-- Exercise brief --
Beginning with the line that holds "To fully specify" in the data below, give again every line through the one that holds "After calibrating the", exactly as written.

╭─ Given entries

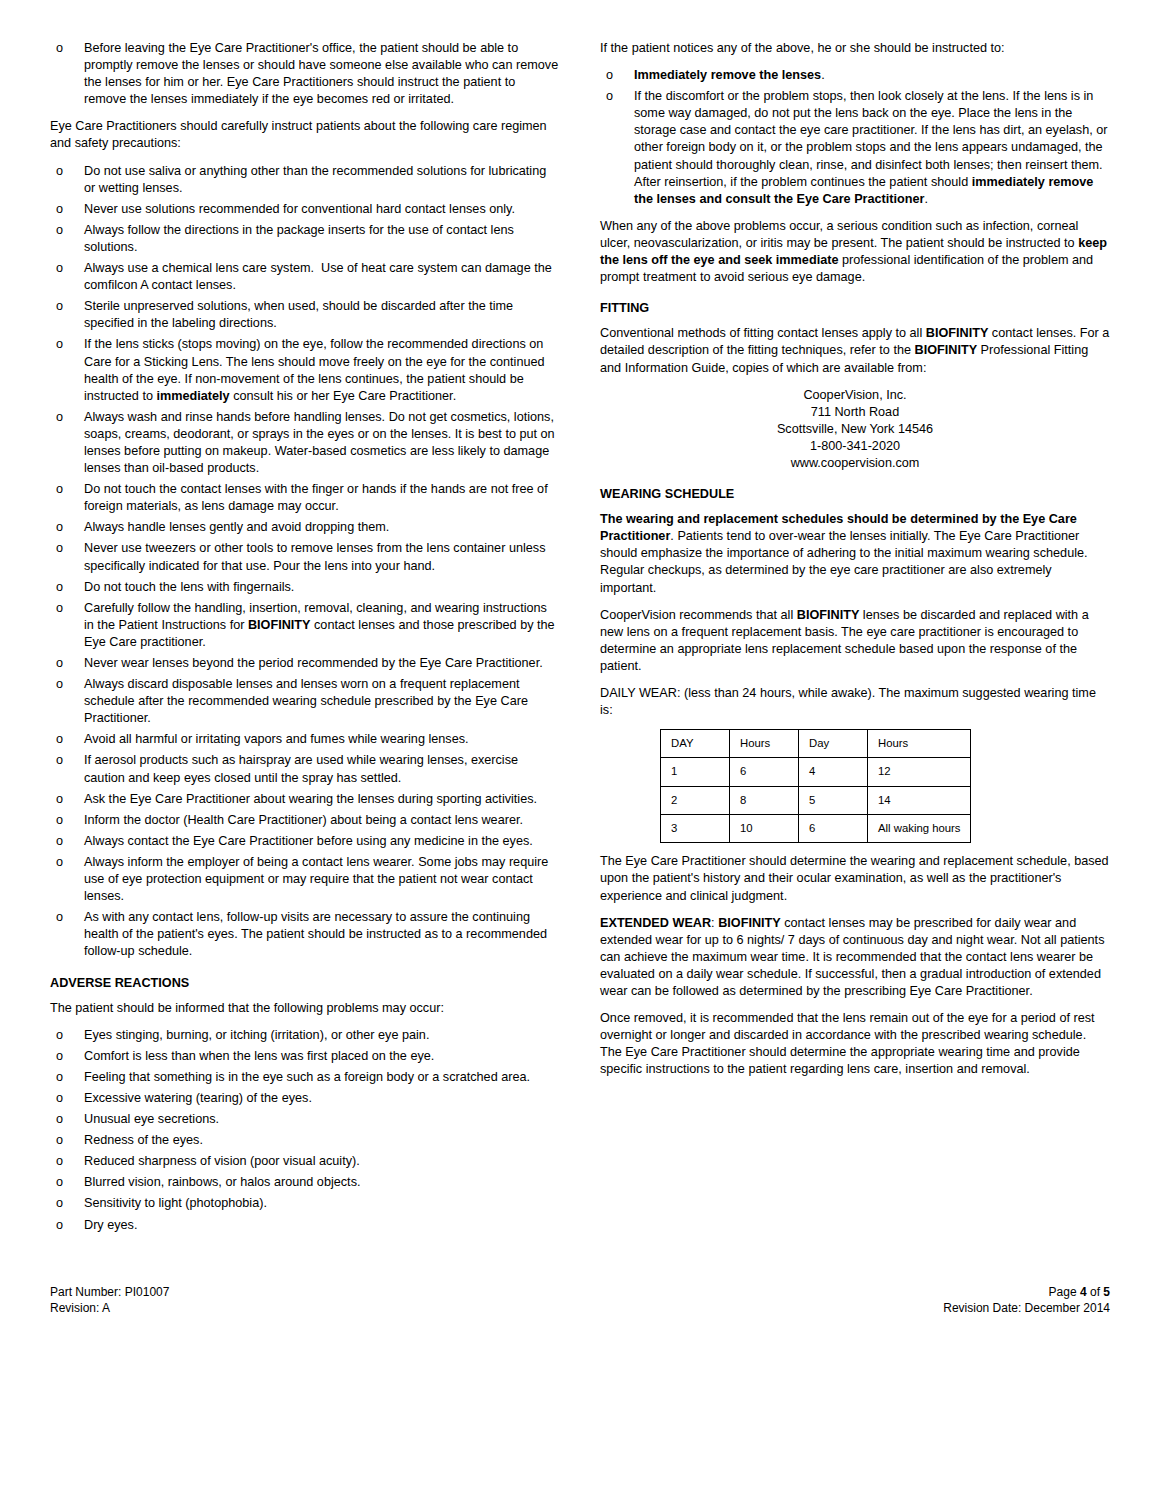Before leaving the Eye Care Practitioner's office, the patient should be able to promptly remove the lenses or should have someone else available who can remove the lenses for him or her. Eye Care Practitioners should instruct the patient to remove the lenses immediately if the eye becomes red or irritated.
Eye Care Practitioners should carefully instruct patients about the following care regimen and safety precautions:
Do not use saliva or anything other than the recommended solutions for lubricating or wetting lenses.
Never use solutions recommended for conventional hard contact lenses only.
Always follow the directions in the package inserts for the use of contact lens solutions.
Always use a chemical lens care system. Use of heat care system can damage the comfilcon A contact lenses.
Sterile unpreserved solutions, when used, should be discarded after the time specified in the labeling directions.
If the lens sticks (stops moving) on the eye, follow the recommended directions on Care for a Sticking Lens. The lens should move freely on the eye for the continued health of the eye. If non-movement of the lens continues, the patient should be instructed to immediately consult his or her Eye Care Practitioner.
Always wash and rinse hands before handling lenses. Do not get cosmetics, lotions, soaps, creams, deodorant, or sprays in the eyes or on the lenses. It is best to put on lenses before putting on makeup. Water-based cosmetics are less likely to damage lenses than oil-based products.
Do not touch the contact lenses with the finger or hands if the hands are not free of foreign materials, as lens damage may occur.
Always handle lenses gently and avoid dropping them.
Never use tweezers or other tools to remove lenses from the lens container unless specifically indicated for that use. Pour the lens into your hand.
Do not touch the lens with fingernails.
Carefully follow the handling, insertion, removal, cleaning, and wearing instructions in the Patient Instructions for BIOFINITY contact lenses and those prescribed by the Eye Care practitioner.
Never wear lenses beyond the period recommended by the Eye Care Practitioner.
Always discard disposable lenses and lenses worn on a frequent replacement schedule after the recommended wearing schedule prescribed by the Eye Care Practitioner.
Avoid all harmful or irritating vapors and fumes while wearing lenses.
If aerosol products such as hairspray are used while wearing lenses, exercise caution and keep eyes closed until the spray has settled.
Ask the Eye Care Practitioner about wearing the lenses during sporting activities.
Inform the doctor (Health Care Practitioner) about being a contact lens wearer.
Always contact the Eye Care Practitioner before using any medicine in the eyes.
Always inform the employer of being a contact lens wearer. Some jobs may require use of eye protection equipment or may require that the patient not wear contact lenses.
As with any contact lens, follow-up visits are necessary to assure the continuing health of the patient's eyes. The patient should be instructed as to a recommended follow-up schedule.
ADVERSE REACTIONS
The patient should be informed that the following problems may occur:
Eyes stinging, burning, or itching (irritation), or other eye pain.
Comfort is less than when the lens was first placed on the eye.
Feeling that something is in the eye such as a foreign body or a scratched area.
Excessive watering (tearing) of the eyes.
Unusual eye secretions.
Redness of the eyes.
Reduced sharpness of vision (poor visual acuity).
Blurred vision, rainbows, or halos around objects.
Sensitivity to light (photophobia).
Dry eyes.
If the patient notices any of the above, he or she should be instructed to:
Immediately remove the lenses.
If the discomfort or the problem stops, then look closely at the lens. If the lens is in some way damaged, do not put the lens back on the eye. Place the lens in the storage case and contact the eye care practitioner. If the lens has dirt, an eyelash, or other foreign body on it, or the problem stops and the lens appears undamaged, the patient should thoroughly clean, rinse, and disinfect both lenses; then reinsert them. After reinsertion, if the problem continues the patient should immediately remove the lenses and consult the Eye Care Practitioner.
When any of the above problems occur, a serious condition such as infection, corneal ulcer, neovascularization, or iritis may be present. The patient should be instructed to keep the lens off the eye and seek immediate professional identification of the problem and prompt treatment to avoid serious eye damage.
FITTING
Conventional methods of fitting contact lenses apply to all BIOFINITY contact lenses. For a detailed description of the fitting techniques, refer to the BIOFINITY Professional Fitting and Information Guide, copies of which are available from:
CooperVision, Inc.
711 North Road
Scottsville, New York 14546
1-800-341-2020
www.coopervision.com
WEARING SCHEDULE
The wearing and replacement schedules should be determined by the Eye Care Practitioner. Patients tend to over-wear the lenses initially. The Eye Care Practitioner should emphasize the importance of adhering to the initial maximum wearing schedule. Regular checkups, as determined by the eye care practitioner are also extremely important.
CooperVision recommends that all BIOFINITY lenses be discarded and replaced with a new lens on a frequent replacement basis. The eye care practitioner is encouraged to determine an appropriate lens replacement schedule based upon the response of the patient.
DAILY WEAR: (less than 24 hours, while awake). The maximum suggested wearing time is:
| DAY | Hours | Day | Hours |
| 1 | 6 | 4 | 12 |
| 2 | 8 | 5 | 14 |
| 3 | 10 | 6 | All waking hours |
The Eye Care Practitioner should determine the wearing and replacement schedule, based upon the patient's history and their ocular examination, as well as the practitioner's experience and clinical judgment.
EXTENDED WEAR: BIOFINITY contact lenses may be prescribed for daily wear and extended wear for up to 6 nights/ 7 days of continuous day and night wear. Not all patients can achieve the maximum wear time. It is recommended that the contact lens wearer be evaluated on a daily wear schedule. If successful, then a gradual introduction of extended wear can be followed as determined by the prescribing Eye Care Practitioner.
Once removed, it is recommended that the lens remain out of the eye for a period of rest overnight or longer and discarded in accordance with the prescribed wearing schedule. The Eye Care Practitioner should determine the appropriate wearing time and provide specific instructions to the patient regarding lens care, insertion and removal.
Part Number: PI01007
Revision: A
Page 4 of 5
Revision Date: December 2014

╰─
╭─ Given entries

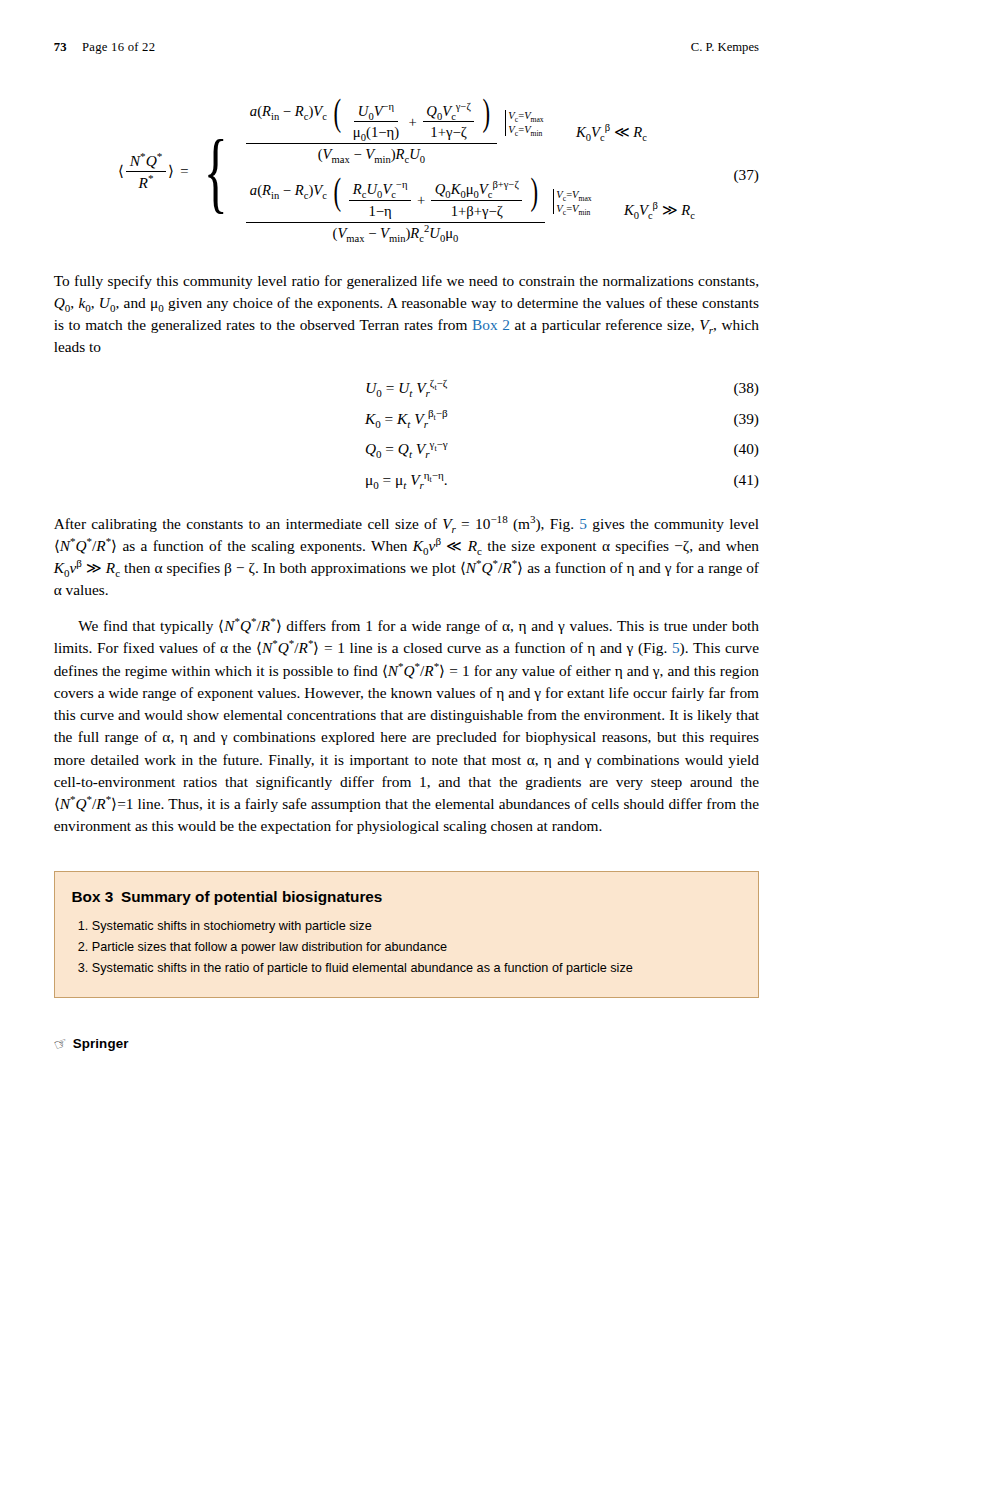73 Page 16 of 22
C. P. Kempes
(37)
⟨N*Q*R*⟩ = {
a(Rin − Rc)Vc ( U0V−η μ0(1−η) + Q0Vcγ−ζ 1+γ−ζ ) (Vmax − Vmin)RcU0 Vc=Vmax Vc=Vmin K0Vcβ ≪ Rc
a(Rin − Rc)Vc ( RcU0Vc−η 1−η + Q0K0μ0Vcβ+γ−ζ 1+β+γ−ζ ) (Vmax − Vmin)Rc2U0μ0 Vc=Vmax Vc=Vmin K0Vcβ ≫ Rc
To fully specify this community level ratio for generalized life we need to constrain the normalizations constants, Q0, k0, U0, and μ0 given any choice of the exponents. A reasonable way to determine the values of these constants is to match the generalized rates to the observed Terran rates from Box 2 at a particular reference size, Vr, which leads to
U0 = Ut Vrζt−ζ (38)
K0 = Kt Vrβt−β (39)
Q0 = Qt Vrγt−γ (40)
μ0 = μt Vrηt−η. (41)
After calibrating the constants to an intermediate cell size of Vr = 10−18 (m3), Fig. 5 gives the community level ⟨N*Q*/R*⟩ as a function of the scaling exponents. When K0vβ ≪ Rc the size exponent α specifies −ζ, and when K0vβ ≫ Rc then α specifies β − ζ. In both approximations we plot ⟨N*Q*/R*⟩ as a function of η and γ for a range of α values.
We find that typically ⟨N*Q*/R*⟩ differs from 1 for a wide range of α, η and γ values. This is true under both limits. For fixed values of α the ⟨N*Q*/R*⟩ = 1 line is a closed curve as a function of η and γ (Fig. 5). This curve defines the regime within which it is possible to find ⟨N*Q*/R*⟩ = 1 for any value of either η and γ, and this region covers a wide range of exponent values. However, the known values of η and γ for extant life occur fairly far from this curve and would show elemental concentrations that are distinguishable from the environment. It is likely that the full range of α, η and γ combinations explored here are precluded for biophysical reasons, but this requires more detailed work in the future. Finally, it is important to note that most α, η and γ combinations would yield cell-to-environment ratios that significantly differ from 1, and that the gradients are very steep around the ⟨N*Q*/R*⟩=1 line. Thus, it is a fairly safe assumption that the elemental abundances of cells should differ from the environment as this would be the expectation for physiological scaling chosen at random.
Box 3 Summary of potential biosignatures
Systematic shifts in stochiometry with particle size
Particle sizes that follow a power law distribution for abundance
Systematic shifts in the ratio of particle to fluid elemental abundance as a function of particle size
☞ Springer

╰─

-- Solution --
To fully specify this community level ratio for generalized life we need to constrain the normalizations constants, Q0, k0, U0, and μ0 given any choice of the exponents. A reasonable way to determine the values of these constants is to match the generalized rates to the observed Terran rates from Box 2 at a particular reference size, Vr, which leads to
U0 = Ut Vrζt−ζ (38)
K0 = Kt Vrβt−β (39)
Q0 = Qt Vrγt−γ (40)
μ0 = μt Vrηt−η. (41)
After calibrating the constants to an intermediate cell size of Vr = 10−18 (m3), Fig. 5 gives the community level ⟨N*Q*/R*⟩ as a function of the scaling exponents. When K0vβ ≪ Rc the size exponent α specifies −ζ, and when K0vβ ≫ Rc then α specifies β − ζ. In both approximations we plot ⟨N*Q*/R*⟩ as a function of η and γ for a range of α values.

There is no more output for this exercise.